Generate custom torch datasets to use dataloader.

In [5]:
device = torch.device("cuda" if torch.cuda.is_available() else "cpu")

print("Device: ", device)

torch_train_dataset = CustomTorchImageDataset(
    fiftyone_dataset=train_dataset,
    img_size=IMG_SIZE,
    device=device,
)

torch_val_dataset = CustomTorchImageDataset(
    fiftyone_dataset=val_dataset,
    img_size=IMG_SIZE,
    device=device,
)

Device:  cpu
CustomTorchImageDataset initialized with 897 samples.
CustomTorchImageDataset initialized with 179 samples.

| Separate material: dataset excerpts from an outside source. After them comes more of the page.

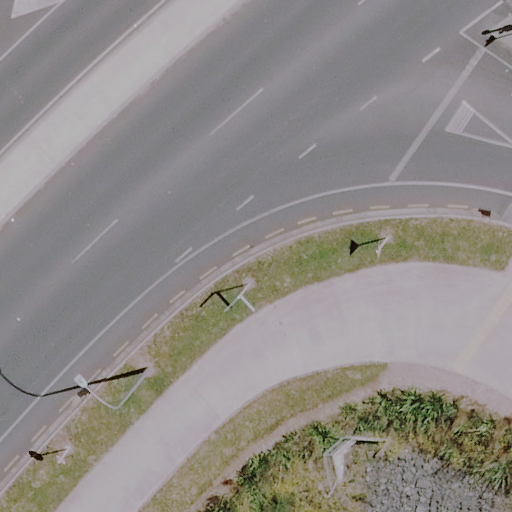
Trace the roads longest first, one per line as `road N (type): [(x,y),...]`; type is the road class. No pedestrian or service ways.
road 1 (tertiary): [(226,109),(0,339)]
road 2 (secondary): [(511,141),(436,113),(226,109)]
road 3 (tertiary): [(359,0),(226,109)]
road 4 (tertiary): [(0,85),(103,0)]
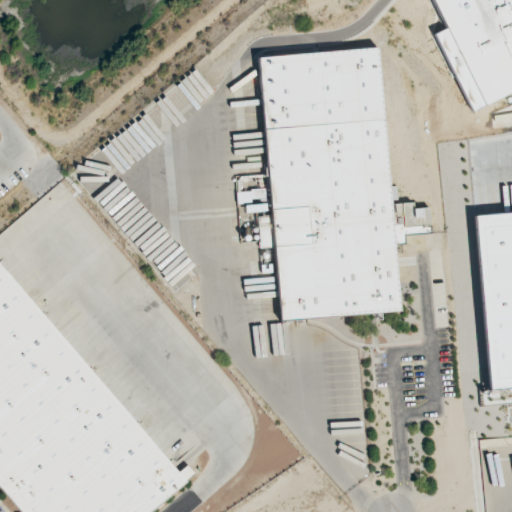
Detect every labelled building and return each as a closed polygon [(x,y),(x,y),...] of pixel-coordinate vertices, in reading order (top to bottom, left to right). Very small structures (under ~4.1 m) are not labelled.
[(501,98),(484,106),(431,0),(511,0),(511,116),(511,117),(501,98)] [(258,59),(264,130),(382,120),(376,49),(258,59)] [(272,225),(390,215),(382,120),(264,130),(272,225)] [(511,210),(472,213),(485,404),(511,401),(511,210)] [(272,225),(280,321),(398,311),(390,215),(272,225)] [(0,490),(18,511),(150,511),(194,475),(186,466),(178,474),(0,266),(0,490)]
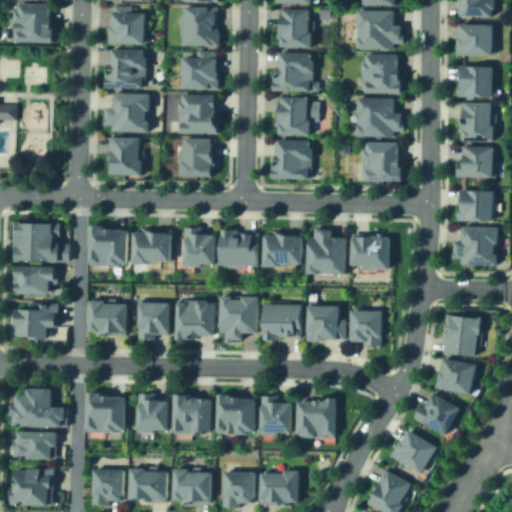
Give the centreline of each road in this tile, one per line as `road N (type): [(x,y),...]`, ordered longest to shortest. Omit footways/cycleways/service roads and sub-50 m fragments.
road 1 (residential): [(430,0),(430,206),(409,357),(328,511)]
road 2 (residential): [(430,206),(0,195)]
road 3 (residential): [(0,360),(320,368),(393,391)]
road 4 (residential): [(249,0),(246,201)]
road 5 (residential): [(78,198),(81,0)]
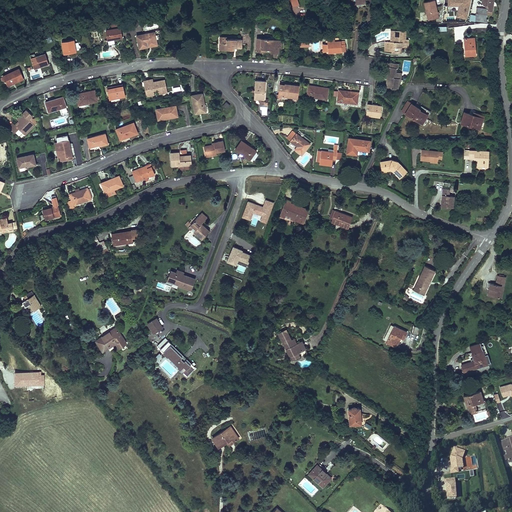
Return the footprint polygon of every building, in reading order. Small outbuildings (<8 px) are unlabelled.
[(428,21),(438,19),(434,0),(423,3),(428,21)] [(466,21),(471,0),(447,0),(448,7),(459,7),(456,18),(466,21)] [(492,9),(493,0),(481,0),(482,1),(483,4),(486,4),(487,7),(487,9),(492,9)] [(477,8),(476,16),(472,16),(471,20),(475,20),(475,21),(487,22),(487,20),(486,19),(487,9),(483,8),(480,8),(477,8)] [(106,30),(109,45),(112,44),(112,43),(114,43),(114,39),(122,38),(120,27),(106,30)] [(392,51),(392,52),(398,53),(398,47),(402,47),(402,39),(405,39),(406,30),(393,30),(393,35),(394,35),(394,41),(391,41),(386,41),(386,51),(392,51)] [(139,48),(157,45),(154,32),(137,36),(139,48)] [(464,38),(465,56),(475,55),(474,37),(464,38)] [(220,42),(219,49),(234,50),(234,45),(236,45),(236,47),(241,48),(241,39),(226,38),(223,38),(223,43),(220,42)] [(278,52),(279,39),(257,38),(256,51),(265,51),(271,51),(271,52),(273,52),(277,52),(278,52)] [(328,51),(328,53),(346,51),(345,44),(341,44),(341,41),(335,41),(334,38),(327,38),(327,44),(328,51)] [(62,41),(64,54),(76,51),(80,51),(81,49),(80,47),(79,46),(78,43),(75,44),(74,39),(62,41)] [(31,58),(34,69),(49,64),(45,54),(31,58)] [(389,79),(388,88),(397,89),(398,85),(400,72),(395,72),(396,68),(397,68),(398,63),(388,62),(387,66),(385,76),(387,77),(390,77),(390,80),(389,79)] [(3,77),(7,85),(13,82),(13,81),(15,80),(15,82),(24,78),(19,69),(11,72),(12,73),(3,77)] [(144,82),(147,96),(154,95),(153,90),(158,89),(159,94),(167,92),(164,80),(153,82),(152,79),(149,80),(149,81),(144,82)] [(264,100),(265,81),(255,80),(255,90),(256,90),(256,92),(254,92),(254,99),(258,100),(262,100),(264,100)] [(285,84),(285,85),(280,84),(279,95),(283,95),(283,96),(297,98),(299,86),(285,84)] [(309,85),(307,97),(327,99),(328,88),(321,87),(320,89),(317,89),(318,87),(309,85)] [(107,89),(109,99),(125,96),(123,86),(107,89)] [(76,94),(79,105),(97,101),(96,99),(96,96),(94,90),(76,94)] [(339,90),(337,101),(357,104),(358,92),(349,91),(349,92),(347,92),(348,91),(339,90)] [(193,104),(195,114),(207,111),(206,104),(204,105),(202,93),(191,95),(193,103),(194,102),(194,104),(193,104)] [(45,102),(49,112),(66,107),(63,96),(45,102)] [(422,123),(429,111),(420,106),(419,108),(408,101),(402,111),(422,123)] [(367,104),(366,115),(380,117),(382,106),(377,105),(378,104),(372,103),(372,105),(367,104)] [(156,109),(158,120),(168,118),(168,115),(169,115),(170,116),(177,115),(175,105),(156,109)] [(19,129),(25,135),(35,125),(29,119),(32,115),(26,109),(23,113),(24,115),(19,121),(15,125),(13,123),(9,127),(15,133),(19,129)] [(464,112),(461,123),(479,129),(483,116),(473,112),(473,114),(464,112)] [(138,133),(134,123),(116,129),(120,140),(127,137),(127,136),(129,135),(129,136),(138,133)] [(293,131),(287,138),(290,141),(296,133),(293,131)] [(87,138),(90,147),(97,145),(97,144),(99,143),(100,146),(108,143),(105,133),(87,138)] [(297,146),(295,149),(302,154),(310,144),(296,133),(290,141),(296,145),(297,144),(298,145),(297,146)] [(349,138),(347,153),(357,155),(357,149),(359,149),(359,150),(369,151),(370,141),(349,138)] [(60,157),(61,161),(72,159),(68,139),(57,142),(60,157)] [(241,140),(235,149),(250,160),(250,159),(254,160),(258,154),(256,151),(256,150),(241,140)] [(216,153),(216,152),(225,150),(223,141),(214,143),(214,145),(213,145),(212,145),(204,146),(206,156),(216,153)] [(332,163),(332,159),(332,157),(336,157),(337,152),(337,145),(334,145),(333,149),(328,149),(328,152),(318,150),(317,161),(319,162),(332,163)] [(438,159),(439,151),(421,149),(420,160),(430,161),(438,162),(438,159)] [(488,165),(489,151),(469,150),(469,152),(469,158),(478,159),(477,164),(478,164),(488,165)] [(170,153),(171,166),(181,165),(190,164),(191,164),(191,155),(186,155),(182,156),(182,152),(170,153)] [(17,158),(19,167),(24,166),(24,165),(27,164),(28,166),(36,165),(33,154),(17,158)] [(381,162),(382,170),(389,169),(390,168),(394,169),(393,172),(399,178),(407,171),(397,161),(392,160),(381,162)] [(132,171),(136,182),(155,174),(153,170),(156,168),(154,162),(146,165),(147,168),(140,171),(139,168),(132,171)] [(102,185),(107,197),(115,193),(114,189),(123,185),(119,175),(109,180),(110,181),(102,185)] [(68,201),(70,209),(74,207),(74,205),(91,199),(90,197),(92,197),(89,188),(88,189),(87,188),(79,191),(76,192),(70,194),(72,200),(68,201)] [(443,189),(441,206),(453,207),(454,196),(449,196),(449,190),(443,189)] [(266,218),(271,202),(264,199),(262,206),(257,205),(256,207),(253,206),(254,204),(247,201),(242,217),(248,219),(251,211),(261,214),(261,216),(266,218)] [(286,199),(280,216),(284,217),(285,215),(303,222),(308,209),(290,202),(290,201),(286,199)] [(42,209),(45,219),(61,215),(58,204),(54,205),(54,207),(49,208),(49,207),(42,209)] [(352,217),(335,210),(331,222),(348,228),(352,217)] [(194,232),(202,240),(209,231),(201,224),(205,219),(200,214),(195,219),(191,224),(194,226),(197,229),(194,232)] [(303,224),(303,222),(285,215),(284,217),(303,224)] [(0,230),(9,228),(9,231),(14,230),(12,222),(8,223),(7,217),(0,218),(0,230)] [(113,246),(133,242),(132,237),(132,233),(124,234),(124,232),(116,233),(116,235),(112,236),(113,246)] [(95,245),(99,243),(94,234),(88,237),(93,246),(95,245)] [(108,251),(103,241),(99,243),(95,245),(99,255),(108,251)] [(247,263),(250,255),(241,251),(241,250),(232,246),(227,259),(236,262),(237,259),(247,263)] [(390,255),(380,251),(376,263),(385,266),(387,259),(389,259),(390,255)] [(375,267),(385,271),(389,259),(387,259),(385,266),(376,263),(375,267)] [(435,270),(424,265),(415,285),(426,291),(435,270)] [(172,282),(176,272),(170,270),(167,280),(172,282)] [(191,290),(195,278),(182,274),(183,272),(177,270),(176,272),(172,282),(178,285),(191,290)] [(504,286),(506,277),(498,275),(497,280),(496,280),(495,284),(490,283),(489,288),(487,295),(498,297),(501,285),(504,286)] [(426,291),(415,285),(413,289),(424,294),(426,291)] [(41,306),(32,291),(26,295),(28,298),(22,302),(29,313),(41,306)] [(163,328),(157,318),(148,323),(154,333),(163,328)] [(407,332),(394,326),(392,330),(389,328),(384,340),(387,341),(386,343),(396,347),(400,338),(402,335),(404,336),(407,332)] [(116,327),(96,340),(103,351),(115,343),(119,348),(126,343),(116,327)] [(290,356),(303,350),(299,343),(297,344),(294,346),(292,340),(286,329),(279,333),(290,356)] [(195,368),(171,345),(173,344),(166,337),(158,346),(169,356),(168,357),(179,368),(179,367),(188,375),(195,368)] [(464,371),(487,364),(480,343),(470,347),(472,353),(474,361),(471,362),(461,365),(464,371)] [(41,372),(15,372),(15,385),(44,385),(44,375),(41,375),(41,372)] [(502,397),(510,395),(511,396),(511,384),(510,385),(500,388),(502,397)] [(466,403),(469,412),(477,410),(475,404),(483,401),(480,390),(463,396),(465,400),(467,400),(468,402),(466,403)] [(361,424),(361,419),(359,419),(358,413),(360,413),(359,408),(355,408),(355,407),(354,407),(353,407),(352,407),(352,408),(352,409),(348,409),(350,425),(361,424)] [(229,445),(238,439),(232,430),(230,431),(227,427),(213,437),(219,447),(227,442),(229,445)] [(508,459),(509,463),(511,461),(511,439),(509,440),(508,440),(502,442),(505,451),(506,450),(507,455),(508,459)] [(457,473),(457,469),(463,468),(462,460),(464,452),(454,449),(451,459),(451,460),(452,469),(449,469),(450,474),(457,473)] [(313,477),(323,486),(331,478),(317,465),(310,473),(314,476),(313,477)] [(456,499),(455,480),(445,480),(446,500),(456,499)]
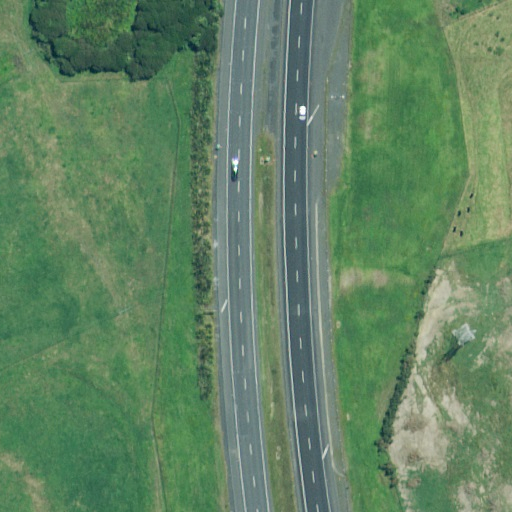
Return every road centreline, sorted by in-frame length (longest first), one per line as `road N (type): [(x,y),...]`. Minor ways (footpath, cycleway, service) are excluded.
road 1 (motorway): [(303,0),(297,271),(321,511)]
road 2 (motorway): [(260,511),(238,267),(247,0)]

Create a DataLoader and use a deterministic setup for training to make the results reproducible

In [6]:
train_dataloader = create_deterministic_training_dataloader(
    torch_train_dataset,
    batch_size=32,
    shuffle=True,
)

val_dataloader = torch.utils.data.DataLoader(
    torch_val_dataset,
    batch_size=32,
    shuffle=False,
)

For the loss function, we use the same one as in the assessment: **BCEWithLogitsLoss**. This loss works well with a single output neuron for binary classification. In later tasks, we set *num_classes=1* to ensure the model has only one output neuron, which aligns with this loss function.

In [7]:
loss_func = nn.BCEWithLogitsLoss()

We initialize our table for the comparison of the different architectures at the end.

In [8]:
table = [
    ["Metrics", "Validation Loss", "Parameters (M)", "Training Time / epoch (s)", "GPU Memory (MB)"]
]

# Intermediate Fusion

For training, we need to define the input format of a batch. For all intermediate architectures, we use the same format. It is defined within the utils.py.

## Concatenation

Our first intermediate architecture uses **Concatenation**. Here, we use separate convolutions for both modalities. Afterwards, we concatenate the results and pass them through a feedforward network before the final output.

In [9]:
epochs = 2

gpu_mem_before = torch.cuda.memory_allocated()
mm_concat_intermediate_net = ConcatIntermediateNet(rgb_ch=4, xyz_ch=4).to(device)
# We collect this after model creation to measure model memory usage
gpu_mem_after = torch.cuda.memory_allocated()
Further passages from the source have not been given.